Сестра Палмера предупреждала его, чтобы он держался подальше от подобных людей. Но вместо того, чтобы ее послушаться, он теперь направился к главарю, положив свое снаряжение возле штабеля ящиков и бочонка с водой или грогом. Вокруг шаткого стола посреди палатки стояли восемь или девять человек. С центральной перекладины свисала лампа, покачивавшаяся от толчков ветра. Толстые, покрытые татуировками руки стоявших вокруг стола напоминали стволы небольших деревьев. Татуировки были украшены шрамами от втертого в открытые раны грубого песка.
— Подвиньтесь, — сказал Брок с сильным акцентом, который сложно было определить — возможно, говор кочевников к югу от Лоу-Пэба или старых садовников из оазиса на западе. Он махнул рукой между двумя бородачами, словно отгоняя мух от тарелки с едой, и те, слегка заворчав, отступили в сторону. Хэп занял место у стола высотой по пояс, и Палмер присоединился к нему.
— Вы слышали про Данвар, — сказал Брок без каких-либо представлений и формальностей. Фраза походила на вопрос, но прозвучала как некое утверждение.
Окинув взглядом стол, Палмер увидел, что многие наблюдают за ним, поглаживая длинные клочковатые бороды. Здесь упоминание о легендах не вызывало взрывов смеха. Здесь взрослые мужчины смотрели на безбородых юнцов, будто раздумывая, сгодятся ли те в качестве ужина. Но ни у кого из них не было татуировок на лице, как у каннибалов на дальнем севере, и Палмер понадеялся, что их с Хэпом оценивают как потенциальных работников, а не кандидатов на жаркое.
— Все слышали про Данвар, — прошептал Хэп, и Палмер почувствовал в голосе друга благоговейный трепет. — Мы отправимся туда?

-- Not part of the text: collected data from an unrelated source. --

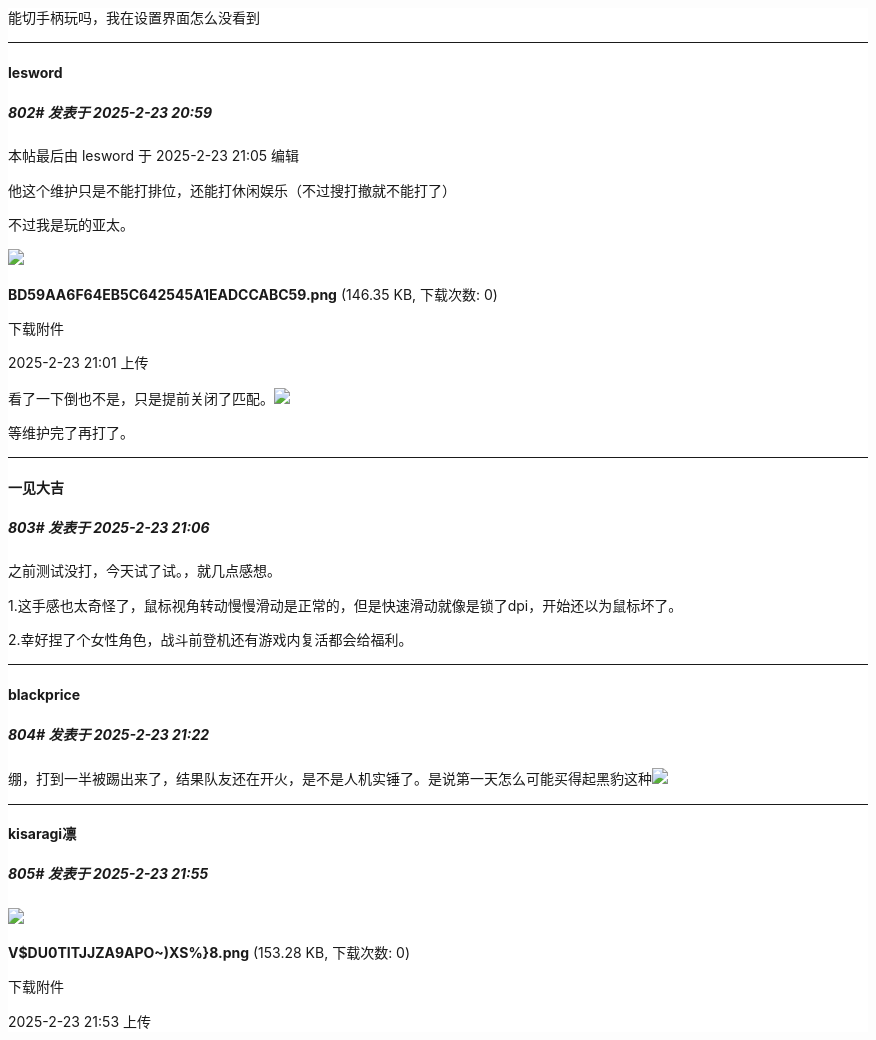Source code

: 能切手柄玩吗，我在设置界面怎么没看到


*****

####  lesword  
##### 802#       发表于 2025-2-23 20:59

 本帖最后由 lesword 于 2025-2-23 21:05 编辑 

他这个维护只是不能打排位，还能打休闲娱乐（不过搜打撤就不能打了）

不过我是玩的亚太。

<img src="https://img.saraba1st.com/forum/202502/23/210100quu7dvlulz3tddj7.png" referrerpolicy="no-referrer">

<strong>BD59AA6F64EB5C642545A1EADCCABC59.png</strong> (146.35 KB, 下载次数: 0)

下载附件

2025-2-23 21:01 上传

看了一下倒也不是，只是提前关闭了匹配。<img src="https://static.saraba1st.com/image/smiley/face2017/020.png" referrerpolicy="no-referrer">

等维护完了再打了。

*****

####  一见大吉  
##### 803#       发表于 2025-2-23 21:06

之前测试没打，今天试了试。，就几点感想。

1.这手感也太奇怪了，鼠标视角转动慢慢滑动是正常的，但是快速滑动就像是锁了dpi，开始还以为鼠标坏了。

2.幸好捏了个女性角色，战斗前登机还有游戏内复活都会给福利。


*****

####  blackprice  
##### 804#       发表于 2025-2-23 21:22

绷，打到一半被踢出来了，结果队友还在开火，是不是人机实锤了。是说第一天怎么可能买得起黑豹这种<img src="https://static.saraba1st.com/image/smiley/face2017/067.png" referrerpolicy="no-referrer">


*****

####  kisaragi凛  
##### 805#       发表于 2025-2-23 21:55

<img src="https://img.saraba1st.com/forum/202502/23/215345cqul3rgq1z1j8z1n.png" referrerpolicy="no-referrer">

<strong>V$DU0TITJJZA9APO~)XS%}8.png</strong> (153.28 KB, 下载次数: 0)

下载附件

2025-2-23 21:53 上传
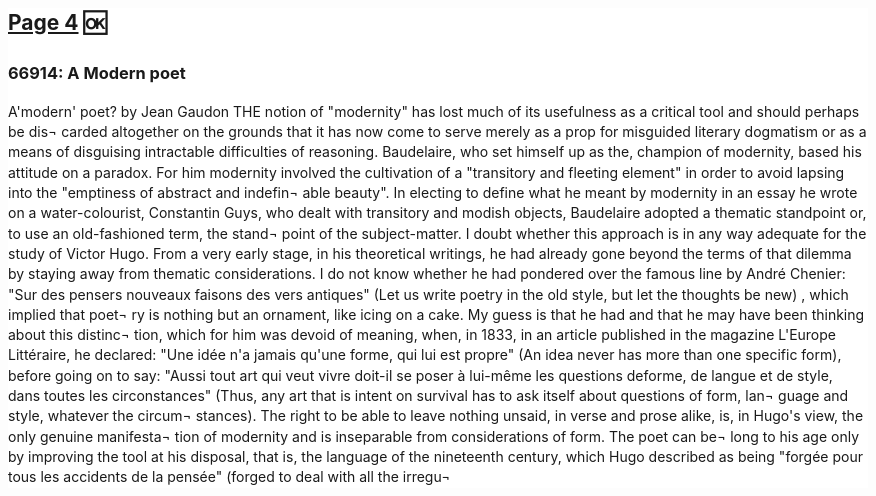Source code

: ## [Page 4](https://demo.humlab.umu.se/courier/066943engo.pdf#page=4) 🆗
### 66914: A Modern poet
A'modern' poet?
by Jean Gaudon
THE notion of "modernity" has lost
much of its usefulness as a critical
tool and should perhaps be dis¬
carded altogether on the grounds that it has
now come to serve merely as a prop for
misguided literary dogmatism or as a means
of disguising intractable difficulties of
reasoning. Baudelaire, who set himself up
as the, champion of modernity, based his
attitude on a paradox. For him modernity
involved the cultivation of a "transitory and
fleeting element" in order to avoid lapsing
into the "emptiness of abstract and indefin¬
able beauty". In electing to define what he
meant by modernity in an essay he wrote on
a water-colourist, Constantin Guys, who
dealt with transitory and modish objects,
Baudelaire adopted a thematic standpoint
or, to use an old-fashioned term, the stand¬
point of the subject-matter.
I doubt whether this approach is in any
way adequate for the study of Victor Hugo.
From a very early stage, in his theoretical
writings, he had already gone beyond the
terms of that dilemma by staying away from
thematic considerations. I do not know
whether he had pondered over the famous
line by André Chenier: "Sur des pensers
nouveaux faisons des vers antiques" (Let us
write poetry in the old style, but let the
thoughts be new) , which implied that poet¬
ry is nothing but an ornament, like icing on
a cake. My guess is that he had and that he
may have been thinking about this distinc¬
tion, which for him was devoid of meaning,
when, in 1833, in an article published in the
magazine L'Europe Littéraire, he declared:
"Une idée n'a jamais qu'une forme, qui lui
est propre" (An idea never has more than
one specific form), before going on to say:
"Aussi tout art qui veut vivre doit-il se poser
à lui-même les questions deforme, de langue
et de style, dans toutes les circonstances"
(Thus, any art that is intent on survival has
to ask itself about questions of form, lan¬
guage and style, whatever the circum¬
stances).
The right to be able to leave nothing
unsaid, in verse and prose alike, is, in
Hugo's view, the only genuine manifesta¬
tion of modernity and is inseparable from
considerations of form. The poet can be¬
long to his age only by improving the tool at
his disposal, that is, the language of the
nineteenth century, which Hugo described
as being "forgée pour tous les accidents de la
pensée" (forged to deal with all the irregu¬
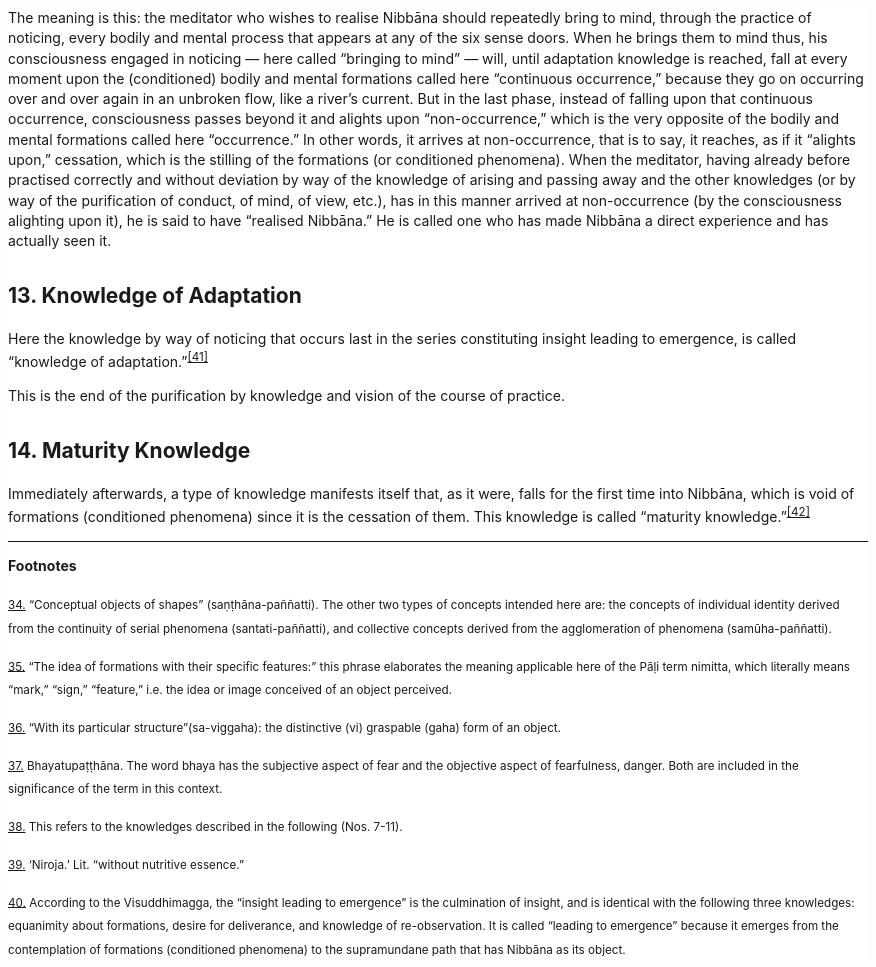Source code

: The meaning is this: the meditator who wishes to realise Nibbāna should repeatedly bring to mind, through the practice of noticing, every bodily and mental process that appears at any of the six sense doors. When he brings them to mind thus, his consciousness engaged in noticing — here called “bringing to mind” — will, until adaptation knowledge is reached, fall at every moment upon the (conditioned) bodily and mental formations called here “continuous occurrence,” because they go on occurring over and over again in an unbroken flow, like a river’s current. But in the last phase, instead of falling upon that continuous occurrence, consciousness passes beyond it and alights upon “non-occurrence,” which is the very opposite of the bodily and mental formations called here “occurrence.” In other words, it arrives at non-occurrence, that is to say, it reaches, as if it “alights upon,” cessation, which is the stilling of the formations (or conditioned phenomena). When the meditator, having already before practised correctly and without deviation by way of the knowledge of arising and passing away and the other knowledges (or by way of the purification of conduct, of mind, of view, etc.), has in this manner arrived at non-occurrence (by the consciousness alighting upon it), he is said to have “realised Nibbāna.” He is called one who has made Nibbāna a direct experience and has actually seen it.

## 13. Knowledge of Adaptation

Here the knowledge by way of noticing that occurs last in the series constituting insight leading to emergence, is called “knowledge of adaptation.”<sup><a href="#fn41" id="r41">[41]</a></sup>

This is the end of the purification by knowledge and vision of the course of practice.

## 14. Maturity Knowledge

Immediately afterwards, a type of knowledge manifests itself that, as it were, falls for the first time into Nibbāna, which is void of formations (conditioned phenomena) since it is the cessation of them. This knowledge is called “maturity knowledge.”<sup><a href="#fn42" id="r42">[42]</a></sup>

---

**Footnotes**

<p id="fn34"><sub><a href="#r34">34.</a> “Conceptual objects of shapes” (saṇṭhāna-paññatti). The other two types of concepts intended here are: the concepts of individual identity derived from the continuity of serial phenomena (santati-paññatti), and collective concepts derived from the agglomeration of phenomena (samūha-paññatti).</sub></p>

<p id="fn35"><sub><a href="#r35">35.</a> “The idea of formations with their specific features:” this phrase elaborates the meaning applicable here of the Pāḷi term nimitta, which literally means “mark,” “sign,” “feature,” i.e. the idea or image conceived of an object perceived.</sub></p>

<p id="fn36"><sub><a href="#r36">36.</a> “With its particular structure”(sa-viggaha): the distinctive (vi) graspable (gaha) form of an object.</sub></p>

<p id="fn37"><sub><a href="#r37">37.</a> Bhayatupaṭṭhāna. The word bhaya has the subjective aspect of fear and the objective aspect of fearfulness, danger. Both are included in the significance of the term in this context.</sub></p>

<p id="fn38"><sub><a href="#r38">38.</a> This refers to the knowledges described in the following (Nos. 7-11).</sub></p>

<p id="fn39"><sub><a href="#r39">39.</a> ‘Niroja.’ Lit. “without nutritive essence.”</sub></p>

<p id="fn40"><sub><a href="#r40">40.</a> According to the Visuddhimagga, the “insight leading to emergence” is the culmination of insight, and is identical with the following three knowledges: equanimity about formations, desire for deliverance, and knowledge of re-observation. It is called “leading to emergence” because it emerges from the contemplation of formations (conditioned phenomena) to the supramundane path that has Nibbāna as its object.</sub></p>
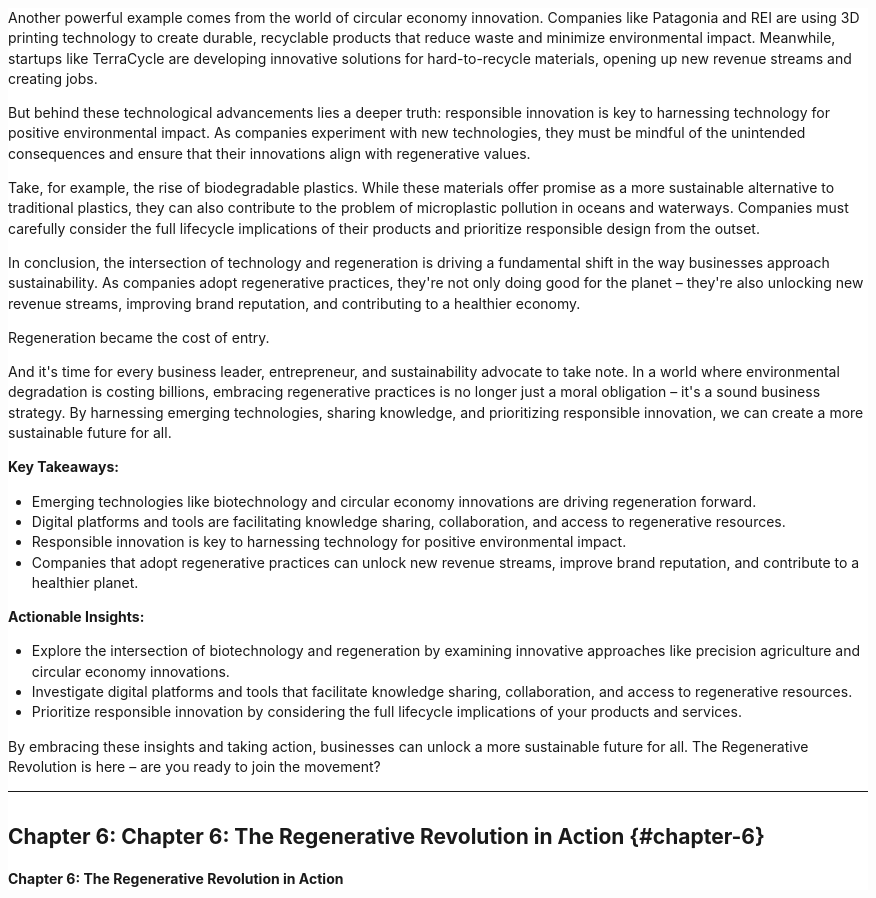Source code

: Another powerful example comes from the world of circular economy innovation. Companies like Patagonia and REI are using 3D printing technology to create durable, recyclable products that reduce waste and minimize environmental impact. Meanwhile, startups like TerraCycle are developing innovative solutions for hard-to-recycle materials, opening up new revenue streams and creating jobs.

But behind these technological advancements lies a deeper truth: responsible innovation is key to harnessing technology for positive environmental impact. As companies experiment with new technologies, they must be mindful of the unintended consequences and ensure that their innovations align with regenerative values.

Take, for example, the rise of biodegradable plastics. While these materials offer promise as a more sustainable alternative to traditional plastics, they can also contribute to the problem of microplastic pollution in oceans and waterways. Companies must carefully consider the full lifecycle implications of their products and prioritize responsible design from the outset.

In conclusion, the intersection of technology and regeneration is driving a fundamental shift in the way businesses approach sustainability. As companies adopt regenerative practices, they're not only doing good for the planet – they're also unlocking new revenue streams, improving brand reputation, and contributing to a healthier economy.

Regeneration became the cost of entry.

And it's time for every business leader, entrepreneur, and sustainability advocate to take note. In a world where environmental degradation is costing billions, embracing regenerative practices is no longer just a moral obligation – it's a sound business strategy. By harnessing emerging technologies, sharing knowledge, and prioritizing responsible innovation, we can create a more sustainable future for all.

**Key Takeaways:**

* Emerging technologies like biotechnology and circular economy innovations are driving regeneration forward.
* Digital platforms and tools are facilitating knowledge sharing, collaboration, and access to regenerative resources.
* Responsible innovation is key to harnessing technology for positive environmental impact.
* Companies that adopt regenerative practices can unlock new revenue streams, improve brand reputation, and contribute to a healthier planet.

**Actionable Insights:**

* Explore the intersection of biotechnology and regeneration by examining innovative approaches like precision agriculture and circular economy innovations.
* Investigate digital platforms and tools that facilitate knowledge sharing, collaboration, and access to regenerative resources.
* Prioritize responsible innovation by considering the full lifecycle implications of your products and services.

By embracing these insights and taking action, businesses can unlock a more sustainable future for all. The Regenerative Revolution is here – are you ready to join the movement?

---

## Chapter 6: **Chapter 6: The Regenerative Revolution in Action** {#chapter-6}

**Chapter 6: The Regenerative Revolution in Action**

Повернувшись к другу, Палмер проследил за его взглядом, устремленным на стол. Мясистые кулаки, запотевшие кружки и дымящаяся пепельница прижимали к его крышке четыре угла большого куска пергамента. Дотронувшись до ближайшего к нему края, Палмер понял, что покрытый пятнами коричневый материал толще обычного пергамента. Скорее, он напоминал растянутую и выделанную шкуру кайота, которая казалась хрупкой на ощупь, будто была очень старой.